Segundo a Associação de Advogados CHD, “o número de pessoas sob custódia policial ascendia a 370” ao início da tarde em Istambul.
Durante os protestos, a polícia recorreu a gás lacrimogéneo a partir de veículos antimotim, no meio da multidão, para impedir que os manifestantes chegassem à praça Taksim, um dos principais locais de contestação na cidade, encerrada a concentrações desde 2013, após uma vaga de protestos contra o Governo.
“Não se pode fechar uma praça aos trabalhadores da Turquia. Toda a gente usa Taksim para cerimónias oficiais e celebrações. Apenas os operários, os trabalhadores, os pobres são impedidos de aceder à praça”, denunciou um dirigente sindical, Basaran Aksu, detido momentos depois.
Imagens transmitidas pelo canal de oposição HALK TV mostraram também o presidente do Partido dos Trabalhadores da Turquia, Erkan Bas, envolto numa nuvem de gás pimenta.
“O poder fala 365 dias por ano, deixem ao menos os trabalhadores falar das dificuldades que vivem um dia por ano”, pedir o líder partidário.
Sindicatos e associações tinham convocado manifestações sob o lema “Pão, Paz, Liberdade”, numa altura em que a inflação mantém-se acima dos 30% – 40% em Istambul, segundo a Câmara de Comércio – e em que as autoridades realizam regularmente detenções entre a oposição parlamentar e a imprensa.
Desde o início da semana, várias dezenas de pessoas tinham já sido detidas antes do 1.º de Maio.
Em Ancara, cerca de uma centena de mineiros de uma mina de carvão, que tinham realizado uma greve de fome durante nove dias para exigir o pagamento dos salários, foram aplaudidos ao juntarem-se ao cortejo, e sob forte vigilância policial.

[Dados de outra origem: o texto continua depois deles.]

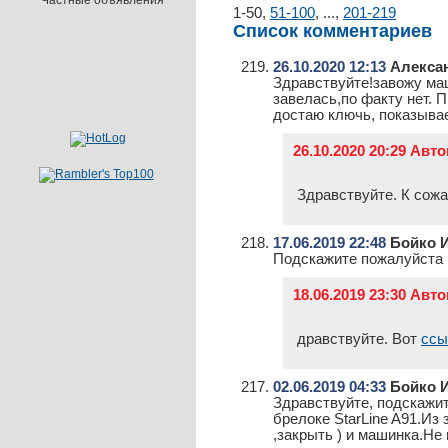
Частные объявления
1-50
,
51-100
,
...
,
201-219
Список комментариев
26.10.2020 12:13
Алекса
Здравствуйте!завожу маш
завелась,по факту нет. 
достаю ключь, показывае
26.10.2020 20:29 Ав
Здравствуйте. К сожа
17.06.2019 22:48
Бойко 
Подскажите пожалуйста н
18.06.2019 23:30 Ав
дравствуйте. Вот
ссы
02.06.2019 04:33
Бойко 
Здравствуйте, подскажит
брелоке StarLine A91.Из
,закрыть ) и машинка.Не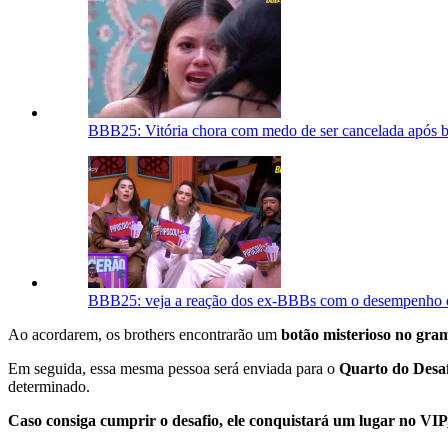
BBB25: Vitória chora com medo de ser cancelada após b
BBB25: veja a reação dos ex-BBBs com o desempenho d
Ao acordarem, os brothers encontrarão um
botão misterioso no gra
Em seguida, essa mesma pessoa será enviada para o
Quarto do Desa
determinado.
Caso consiga cumprir o desafio, ele conquistará um lugar no VIP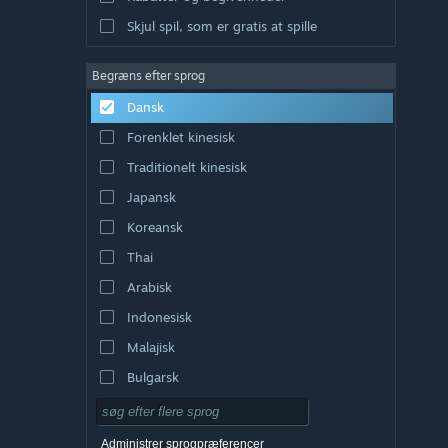
Skjul spil, som er gratis at spille
Begræns efter sprog
Dansk
Forenklet kinesisk
Traditionelt kinesisk
Japansk
Koreansk
Thai
Arabisk
Indonesisk
Malajisk
Bulgarsk
Tjekkisk
Tysk
Administrer sprogpræferencer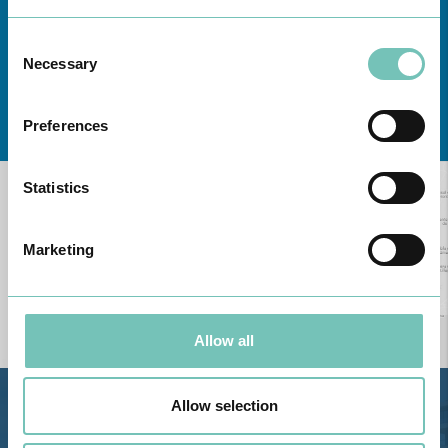
Consent
Necessary
Selection
Conheça todas as Unidades de saúde CUF
aqui
Preferences
Statistics
Marketing
Allow all
Allow selection
Estrada de Alvor, Sítio Cruz da
Bota, 8500-322 Alvor - Portimão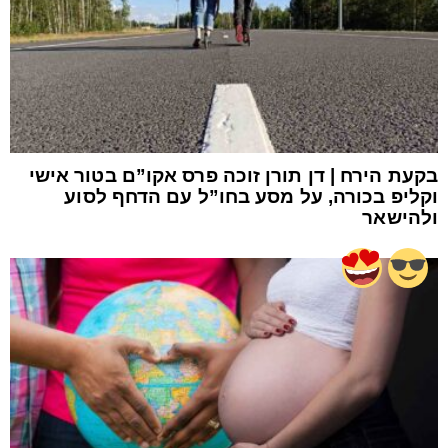
בקעת הירח | דן תורן זוכה פרס אקו”ם בטור אישי
וקליפ בכורה, על מסע בחו”ל עם הדחף לסוע
ולהישאר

Istambul está, desde a meia-noite, sob fortes restrições, com os bairros centrais da margem europeia completamente cercados por barreiras metálicas e com as linhas de metro, autocarros e elétricos suspensos.
Em simultâneo, uma manifestação autorizada na margem asiática, convocada por confederações sindicais, reuniu de forma pacífica milhares de pessoas.